**EXERCISE AIM**
Go through the data below and return each line containing the word "axis".

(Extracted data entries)
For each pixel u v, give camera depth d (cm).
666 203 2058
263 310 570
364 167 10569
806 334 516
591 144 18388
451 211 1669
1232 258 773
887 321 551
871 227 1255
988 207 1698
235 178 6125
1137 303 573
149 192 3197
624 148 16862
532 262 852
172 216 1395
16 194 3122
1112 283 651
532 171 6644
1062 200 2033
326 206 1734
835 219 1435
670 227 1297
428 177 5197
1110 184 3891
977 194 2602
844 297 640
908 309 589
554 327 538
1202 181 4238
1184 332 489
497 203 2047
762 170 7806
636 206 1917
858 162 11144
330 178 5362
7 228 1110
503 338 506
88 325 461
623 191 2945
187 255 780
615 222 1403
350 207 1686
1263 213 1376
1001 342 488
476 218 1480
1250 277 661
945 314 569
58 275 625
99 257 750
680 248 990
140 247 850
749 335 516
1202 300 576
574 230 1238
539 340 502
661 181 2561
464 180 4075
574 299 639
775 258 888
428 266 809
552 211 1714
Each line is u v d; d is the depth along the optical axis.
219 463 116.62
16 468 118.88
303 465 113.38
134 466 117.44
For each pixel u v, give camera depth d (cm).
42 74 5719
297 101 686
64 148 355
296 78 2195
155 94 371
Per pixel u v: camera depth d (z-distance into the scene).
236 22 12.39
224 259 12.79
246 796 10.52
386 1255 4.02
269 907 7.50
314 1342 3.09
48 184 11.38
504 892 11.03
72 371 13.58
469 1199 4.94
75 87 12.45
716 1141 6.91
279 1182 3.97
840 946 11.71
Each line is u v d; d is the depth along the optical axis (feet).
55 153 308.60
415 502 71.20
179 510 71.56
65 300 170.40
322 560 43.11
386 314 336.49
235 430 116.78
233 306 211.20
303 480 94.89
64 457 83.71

**RESULT OF THIS TASK**
Each line is u v d; d is the depth along the optical axis.
Each line is u v d; d is the depth along the optical axis (feet).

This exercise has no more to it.